The JMX URL shows that the jmx metrics from NN failed because the port 50070 seems to be down.
.
Regarding your query: "how to force the port to start?"
>>>> The only way to make sure that the port is opened properly is to ensure that the NameNode starts fine without any error. So please check the NameNode log to see if there is any error?
Created 12-05-2017 09:57 PM
As the JournalNodes are not running as well as the Zookeper Failover Controllers (ZKFC) hence please restart those components first.
It will be best to try restarting the whole HDFS service from ambari UI.
Ambari UI --. HDFS --" Service Actions" (Drop Down) --> Restart All
Then please check if all components comes up fine or not?
Please share the complete logs of all the components (like NameNode, JournalNodes, ZKFS logs) which fails to restart successfully.
Created 12-05-2017 10:09 PM
You are right that we need to focus first what block the port or why port not start.
In order to find that out we will need to see the NameNode logs to determine if there is any port conflict being logged Or if there are any error/exceptions which is causing the NameNode to not be able to open the port successfully.
Created 12-05-2017 09:53 PM
the errors are
so how from these erros we can understand why port is down ?
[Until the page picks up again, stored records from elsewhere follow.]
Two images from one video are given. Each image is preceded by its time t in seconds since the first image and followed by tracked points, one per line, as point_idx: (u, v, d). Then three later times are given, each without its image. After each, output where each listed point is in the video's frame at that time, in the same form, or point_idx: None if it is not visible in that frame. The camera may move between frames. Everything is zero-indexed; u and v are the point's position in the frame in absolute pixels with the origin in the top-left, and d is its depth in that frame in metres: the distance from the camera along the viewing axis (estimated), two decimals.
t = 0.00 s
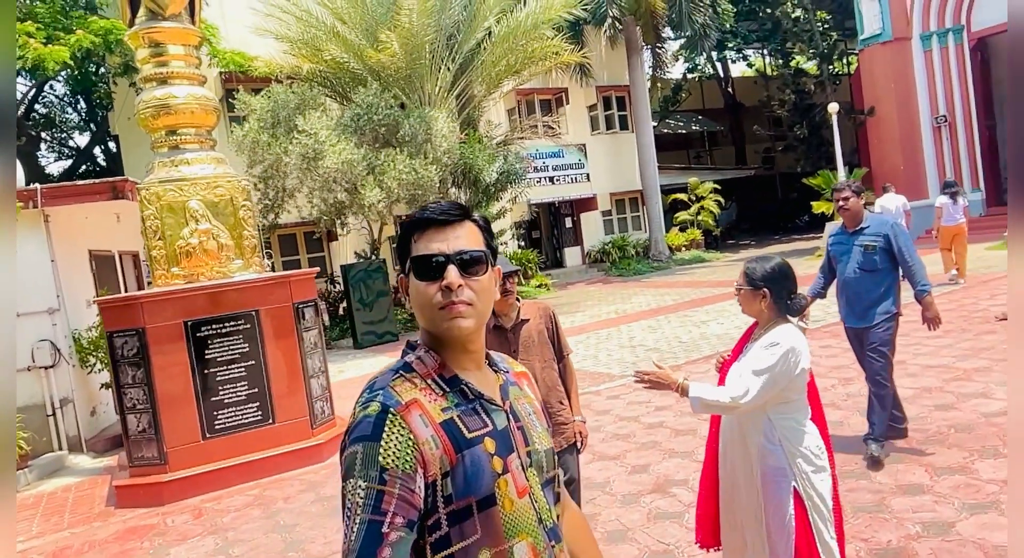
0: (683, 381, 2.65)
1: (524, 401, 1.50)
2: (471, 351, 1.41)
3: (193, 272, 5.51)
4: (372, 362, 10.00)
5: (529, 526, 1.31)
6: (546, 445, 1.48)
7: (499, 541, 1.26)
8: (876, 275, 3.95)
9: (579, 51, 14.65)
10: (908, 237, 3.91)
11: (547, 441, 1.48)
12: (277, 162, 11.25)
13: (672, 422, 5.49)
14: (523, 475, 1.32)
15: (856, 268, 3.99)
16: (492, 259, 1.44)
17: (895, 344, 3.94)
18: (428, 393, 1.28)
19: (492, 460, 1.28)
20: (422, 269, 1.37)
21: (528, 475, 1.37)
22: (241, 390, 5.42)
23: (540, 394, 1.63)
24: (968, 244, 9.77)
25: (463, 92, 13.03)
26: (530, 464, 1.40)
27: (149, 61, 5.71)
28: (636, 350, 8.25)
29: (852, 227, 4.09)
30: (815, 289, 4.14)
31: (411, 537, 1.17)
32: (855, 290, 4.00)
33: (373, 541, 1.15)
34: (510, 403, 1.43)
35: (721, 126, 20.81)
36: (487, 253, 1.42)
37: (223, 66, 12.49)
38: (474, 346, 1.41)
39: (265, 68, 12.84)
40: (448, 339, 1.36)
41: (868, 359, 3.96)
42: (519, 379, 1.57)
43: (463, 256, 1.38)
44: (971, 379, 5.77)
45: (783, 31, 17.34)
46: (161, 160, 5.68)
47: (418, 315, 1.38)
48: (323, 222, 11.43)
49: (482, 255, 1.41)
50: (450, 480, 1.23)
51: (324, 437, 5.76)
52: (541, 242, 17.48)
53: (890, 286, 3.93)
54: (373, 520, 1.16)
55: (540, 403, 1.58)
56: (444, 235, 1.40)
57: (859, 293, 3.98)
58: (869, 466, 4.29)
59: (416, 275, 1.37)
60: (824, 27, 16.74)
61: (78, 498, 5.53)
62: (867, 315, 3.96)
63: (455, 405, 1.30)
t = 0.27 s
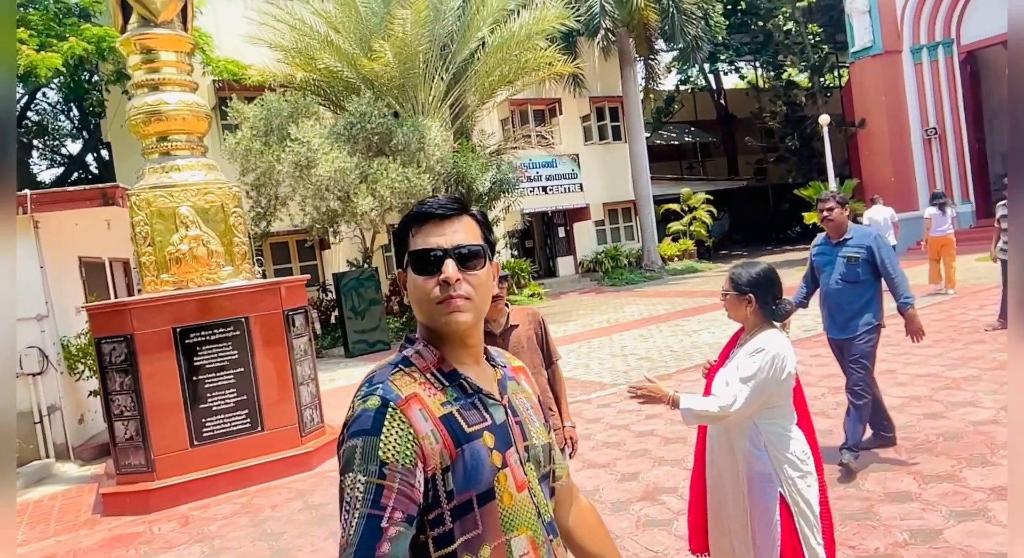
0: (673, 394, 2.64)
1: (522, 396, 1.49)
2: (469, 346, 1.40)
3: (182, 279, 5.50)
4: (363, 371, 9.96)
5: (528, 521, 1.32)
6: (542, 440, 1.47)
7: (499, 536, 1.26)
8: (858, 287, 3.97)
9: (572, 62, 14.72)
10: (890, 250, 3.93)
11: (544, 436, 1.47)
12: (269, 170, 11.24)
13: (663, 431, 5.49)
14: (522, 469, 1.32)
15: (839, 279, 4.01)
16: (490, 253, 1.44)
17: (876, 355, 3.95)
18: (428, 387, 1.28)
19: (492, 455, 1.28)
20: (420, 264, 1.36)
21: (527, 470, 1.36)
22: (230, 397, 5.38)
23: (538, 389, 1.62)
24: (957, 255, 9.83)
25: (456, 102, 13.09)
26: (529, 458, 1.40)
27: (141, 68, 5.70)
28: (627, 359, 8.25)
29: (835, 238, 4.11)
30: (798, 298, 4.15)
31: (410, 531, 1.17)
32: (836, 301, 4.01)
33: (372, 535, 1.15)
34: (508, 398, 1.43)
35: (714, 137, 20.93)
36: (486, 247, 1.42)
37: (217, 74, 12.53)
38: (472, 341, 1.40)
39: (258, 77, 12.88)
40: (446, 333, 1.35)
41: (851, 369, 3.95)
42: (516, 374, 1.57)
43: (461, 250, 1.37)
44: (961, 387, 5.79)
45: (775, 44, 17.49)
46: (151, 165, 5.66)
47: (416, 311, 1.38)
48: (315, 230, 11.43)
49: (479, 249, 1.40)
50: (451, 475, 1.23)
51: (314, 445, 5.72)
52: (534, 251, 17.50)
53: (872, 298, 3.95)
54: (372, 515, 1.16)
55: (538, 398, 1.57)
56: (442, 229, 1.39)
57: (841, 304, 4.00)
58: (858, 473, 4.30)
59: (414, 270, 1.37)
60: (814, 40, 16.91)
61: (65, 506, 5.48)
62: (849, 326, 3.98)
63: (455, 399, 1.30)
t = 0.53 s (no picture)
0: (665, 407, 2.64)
1: (522, 394, 1.49)
2: (469, 343, 1.40)
3: (171, 286, 5.48)
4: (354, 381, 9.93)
5: (528, 518, 1.32)
6: (541, 438, 1.46)
7: (499, 533, 1.27)
8: (839, 299, 3.99)
9: (565, 74, 14.81)
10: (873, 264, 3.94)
11: (542, 434, 1.46)
12: (261, 179, 11.24)
13: (653, 440, 5.49)
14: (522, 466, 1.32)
15: (821, 291, 4.03)
16: (489, 251, 1.44)
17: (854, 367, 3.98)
18: (428, 384, 1.29)
19: (492, 451, 1.28)
20: (419, 261, 1.37)
21: (527, 467, 1.37)
22: (219, 405, 5.35)
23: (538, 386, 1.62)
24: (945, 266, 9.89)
25: (449, 112, 13.15)
26: (529, 456, 1.40)
27: (132, 76, 5.71)
28: (618, 368, 8.26)
29: (819, 249, 4.12)
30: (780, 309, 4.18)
31: (410, 528, 1.18)
32: (817, 312, 4.03)
33: (372, 532, 1.16)
34: (508, 396, 1.42)
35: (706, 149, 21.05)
36: (485, 245, 1.42)
37: (210, 83, 12.57)
38: (472, 338, 1.41)
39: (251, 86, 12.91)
40: (446, 330, 1.36)
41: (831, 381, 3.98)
42: (516, 371, 1.56)
43: (461, 247, 1.37)
44: (949, 397, 5.81)
45: (766, 57, 17.65)
46: (141, 173, 5.66)
47: (416, 308, 1.38)
48: (307, 239, 11.43)
49: (478, 246, 1.41)
50: (451, 471, 1.24)
51: (302, 454, 5.69)
52: (526, 262, 17.52)
53: (853, 310, 3.97)
54: (372, 511, 1.16)
55: (539, 396, 1.57)
56: (441, 227, 1.39)
57: (822, 315, 4.02)
58: (846, 482, 4.31)
59: (413, 268, 1.37)
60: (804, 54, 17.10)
61: (50, 515, 5.42)
62: (829, 337, 4.00)
63: (454, 396, 1.30)
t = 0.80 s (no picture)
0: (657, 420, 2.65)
1: (522, 396, 1.48)
2: (469, 344, 1.40)
3: (159, 295, 5.45)
4: (344, 392, 9.87)
5: (527, 519, 1.31)
6: (541, 440, 1.46)
7: (500, 534, 1.26)
8: (820, 312, 4.02)
9: (556, 86, 14.89)
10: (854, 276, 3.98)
11: (542, 436, 1.46)
12: (252, 190, 11.21)
13: (643, 450, 5.48)
14: (522, 468, 1.32)
15: (802, 303, 4.05)
16: (489, 252, 1.44)
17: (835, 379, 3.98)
18: (428, 384, 1.28)
19: (492, 453, 1.28)
20: (419, 261, 1.37)
21: (527, 469, 1.36)
22: (206, 415, 5.30)
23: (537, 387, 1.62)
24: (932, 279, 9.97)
25: (441, 123, 13.19)
26: (529, 458, 1.40)
27: (122, 84, 5.70)
28: (609, 380, 8.25)
29: (802, 261, 4.15)
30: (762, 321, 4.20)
31: (410, 530, 1.17)
32: (798, 324, 4.05)
33: (372, 533, 1.15)
34: (508, 397, 1.42)
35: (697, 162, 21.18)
36: (485, 246, 1.42)
37: (201, 94, 12.58)
38: (472, 339, 1.40)
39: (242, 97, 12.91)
40: (446, 331, 1.35)
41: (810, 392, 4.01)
42: (516, 372, 1.56)
43: (461, 247, 1.37)
44: (937, 407, 5.83)
45: (755, 71, 17.81)
46: (130, 181, 5.63)
47: (416, 308, 1.38)
48: (297, 250, 11.40)
49: (479, 247, 1.40)
50: (452, 472, 1.23)
51: (290, 465, 5.65)
52: (518, 273, 17.52)
53: (834, 322, 3.99)
54: (372, 512, 1.15)
55: (539, 398, 1.57)
56: (441, 228, 1.39)
57: (802, 327, 4.04)
58: (835, 492, 4.31)
59: (414, 269, 1.37)
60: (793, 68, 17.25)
61: (34, 526, 5.36)
62: (810, 349, 4.00)
63: (455, 397, 1.30)
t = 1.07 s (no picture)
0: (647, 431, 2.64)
1: (524, 400, 1.47)
2: (472, 348, 1.39)
3: (146, 306, 5.41)
4: (333, 405, 9.81)
5: (531, 524, 1.30)
6: (543, 445, 1.46)
7: (505, 539, 1.25)
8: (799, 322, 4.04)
9: (546, 99, 14.98)
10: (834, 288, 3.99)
11: (544, 441, 1.46)
12: (241, 201, 11.19)
13: (631, 461, 5.47)
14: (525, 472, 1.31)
15: (782, 314, 4.07)
16: (492, 256, 1.43)
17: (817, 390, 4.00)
18: (431, 388, 1.28)
19: (496, 457, 1.27)
20: (421, 265, 1.36)
21: (529, 473, 1.35)
22: (192, 427, 5.26)
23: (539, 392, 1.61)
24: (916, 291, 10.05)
25: (432, 136, 13.24)
26: (531, 462, 1.39)
27: (111, 95, 5.70)
28: (598, 392, 8.24)
29: (784, 271, 4.18)
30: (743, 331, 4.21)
31: (411, 534, 1.16)
32: (777, 335, 4.07)
33: (372, 538, 1.14)
34: (510, 402, 1.41)
35: (686, 176, 21.32)
36: (487, 249, 1.41)
37: (191, 105, 12.60)
38: (475, 343, 1.40)
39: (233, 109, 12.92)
40: (448, 336, 1.34)
41: (792, 404, 4.03)
42: (518, 378, 1.55)
43: (463, 252, 1.37)
44: (924, 419, 5.86)
45: (743, 86, 18.00)
46: (118, 192, 5.61)
47: (417, 313, 1.37)
48: (286, 261, 11.38)
49: (481, 251, 1.40)
50: (455, 476, 1.22)
51: (277, 478, 5.59)
52: (508, 286, 17.53)
53: (813, 332, 4.03)
54: (374, 516, 1.14)
55: (540, 402, 1.57)
56: (443, 231, 1.39)
57: (783, 337, 4.06)
58: (823, 503, 4.31)
59: (416, 273, 1.37)
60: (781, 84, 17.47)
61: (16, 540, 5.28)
62: (789, 359, 4.02)
63: (458, 401, 1.29)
org.apache.hadoop.hdfs.server.namenode.JournalSet.mapJournalsAndReportErrors(JournalSet.java:393) 2017-12-05 20:33:23,716 FATAL namenode.FSEditLog (JournalSet.java:mapJournalsAndReportErrors(398)) - Error: recoverUnfinalizedSegments failed for required journal (JournalAndStream(mgr=QJM to [34.98.28.153:8485, 34.98.28.152:8485, 34.98.27.162:8485], stream=null)) at org.apache.hadoop.hdfs.server.namenode.JournalSet.mapJournalsAndReportErrors(JournalSet.java:393) org.apache.hadoop.hdfs.server.namenode.JournalSet.mapJournalsAndReportErrors(JournalSet.java:393) 2017-12-05 21:03:41,334 FATAL namenode.FSEditLog (JournalSet.java:mapJournalsAndReportErrors(398)) - Error: recoverUnfinalizedSegments failed for required journal (JournalAndStream(mgr=QJM to [34.98.28.153:8485, 34.98.28.152:8485, 34.98.27.162:8485], stream=null)) at org.apache.hadoop.hdfs.server.namenode.JournalSet.mapJournalsAndReportErrors(JournalSet.java:393)
Created 12-05-2017 09:56 PM
the errors are
2017-12-05 21:46:14,814 FATAL namenode.FSEditLog (JournalSet.java:mapJournalsAndReportErrors(398)) - Error: recoverUnfinalizedSegments failed for required journal (JournalAndStream(mgr=QJM to [100.164.28.153:8485, 100.164.28.152:8485, 100.164.27.162:8485], stream=null)) at org.apache.hadoop.hdfs.server.namenode.JournalSet.mapJournalsAndReportErrors(JournalSet.java:393)
I also checked that
<br>telnet localhost 50070 Trying ::1... telnet: connect to address ::1: Connection refused Trying 127.0.0.1... telnet: connect to address 127.0.0.1: Connection refused
Created on 12-05-2017 10:01 PM - edited 08-17-2019 08:07 PM
the picture for now is ( JournalNodes are running as well as the Zookeper Failover Controllers are running also )
second we perfrm more then twice full restart but without results
Created 12-05-2017 10:07 PM
@Jay maybe we need to focus first what block the port or why port not start
Created 12-05-2017 10:18 PM
the logs namenodelog.txt
Created 12-05-2017 10:05 PM
Good to see that now the Both ZKFC, All 3 JournalNodes and all 4 DataNodes are running (are green).
Regarding Both NameNode Down. We will need to investigate the NameNode logs in order to findout why they are not running.
So can you please share/attach the complete NN logs.